Text excerpt —
══════════════════════════════

For example, when stock is decreased for a product, the system might need to:
Notify the warehouse to reorder stock
Update the analytics service
Log the change
Instead of Stock calling multiple services directly it emits an event and other parts of the system handle it asynchronously.
Key takeaways for creating domain events:
Domain events decouple aggregates, making the system more flexible, scalable and easier to change
Events are stored inside the entity first, then published by the application service
Handlers react to events asynchronously, so multiple systems can respond without tight coupling
You can see simple example here Handling Domain Events in NestJS Server.
Domain Events Complexity
While domain events are a powerful way to decouple parts of your system you have to keep in mind that they also introduce complexity. Managing event consistency, ensuring proper event handling and dealing with eventual consistency are challenges you’ll need to consider.
Orchestrating Aggregate
In simpler applications where keeping complexity low is a priority you might not want to implement Domain Events. Instead, you can take a more straightforward approach by introducing an Orchestrating Aggregate. This is a single aggregate that encapsulates and manages operations across multiple aggregates.
This approach allows a higher-level aggregate to own and coordinate business rules between related aggregates while maintaining strong consistency. It works well in cases where aggregates frequently interact and need to be updated together in a single transactional operation.
When to use a Orchestrating Aggregate instead of domain events
When two aggregates must be updated together in a single transaction
When introducing eventual consistency (via domain events) would complicate business logic or increase application complexity more than is necessary
When there is a clear business concept that justifies combining the two
Example: Order and stock should be updated together
If we need to ensure Stock is decreased immediately when an Order is placed, we can introduce an OrderProcessing aggregate that owns the logic of both Order and Stock. That means that instead of having Order modify Stock directly or relying on Domain Events, this aggregate would:
Import both the Stock and Order modules
Access their services directly (OrderService and StockService)
Perform operations on both aggregates within a single method call, possibly updated together as a single transaction (atomicity) utilizing Unit-Of-Work Pattern
Ensure business rules are applied correctly before persisting changes.
Read Models
While this is not a formal DDD pattern, it aligns well with DDD principles. I want to mention it here so you have an idea that this is possible to do.
Read Model is a read-only model that combines data from multiple aggregates into a single structure optimized for queries. Instead of fetching and joining multiple aggregates at runtime, you:
Create a SQL VIEW that merges relevant fields from different tables
Precompute and store a model (Materialized View) in a separate read database (Elasticsearch, Redis, a reporting database)
Query the View Aggregate instead of querying multiple aggregates separately to improve performance
When to Use View Aggregates:
When read performance is more important than write performance
When you want to combine data from multiple aggregates without breaking aggregate boundaries
When reporting or analytics require pre-joined data for fast queries
Keep reading
For cases where aggregates need to communicate asynchronously, Domain Events are a powerful solution. To see a simple implementation of Domain Events in NestJS, check out this article.
And that's all for now
We explored key Domain-Driven Design (DDD) concepts like Entities, Aggregates, Repositories, and Orchestrating Aggregates. We also discussed different approaches to handling operations across multiple aggregates, including using an Orchestrating Aggregate or Read Models for optimized queries.
By applying these DDD principles correctly, you can build scalable, maintainable, and well-structured applications. Keep on learning, you're doing great!

══════════════════════════════

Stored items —
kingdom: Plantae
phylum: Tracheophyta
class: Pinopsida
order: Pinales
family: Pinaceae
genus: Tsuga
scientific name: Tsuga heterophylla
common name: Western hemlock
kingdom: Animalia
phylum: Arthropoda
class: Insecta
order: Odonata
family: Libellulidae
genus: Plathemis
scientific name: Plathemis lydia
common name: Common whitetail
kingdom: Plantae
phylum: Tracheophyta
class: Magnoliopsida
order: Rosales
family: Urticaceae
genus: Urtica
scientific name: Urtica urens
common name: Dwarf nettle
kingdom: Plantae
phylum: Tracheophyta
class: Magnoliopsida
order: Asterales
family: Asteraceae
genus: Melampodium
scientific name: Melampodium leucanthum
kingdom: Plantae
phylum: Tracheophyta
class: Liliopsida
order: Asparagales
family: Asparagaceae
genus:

══════════════════════════════

Problems to work on —
A. Answer these questions about the excerpt on Domain-Driven Design:
(i) Where are domain events stored before the application service publishes them?
(ii) Which two services would the OrderProcessing aggregate access directly?
(iii) What does a Read Model combine data from?
B. Repeat word for word the part of the excerpt on Domain-Driven Design from "By applying these" to "you're doing great!".
The records are separate material, unconnected to the excerpt.

Expected outputs —
A.
(i) Inside the entity
(ii) OrderService and StockService
(iii) Multiple aggregates

B.
By applying these DDD principles correctly, you can build scalable, maintainable, and well-structured applications. Keep on learning, you're doing great!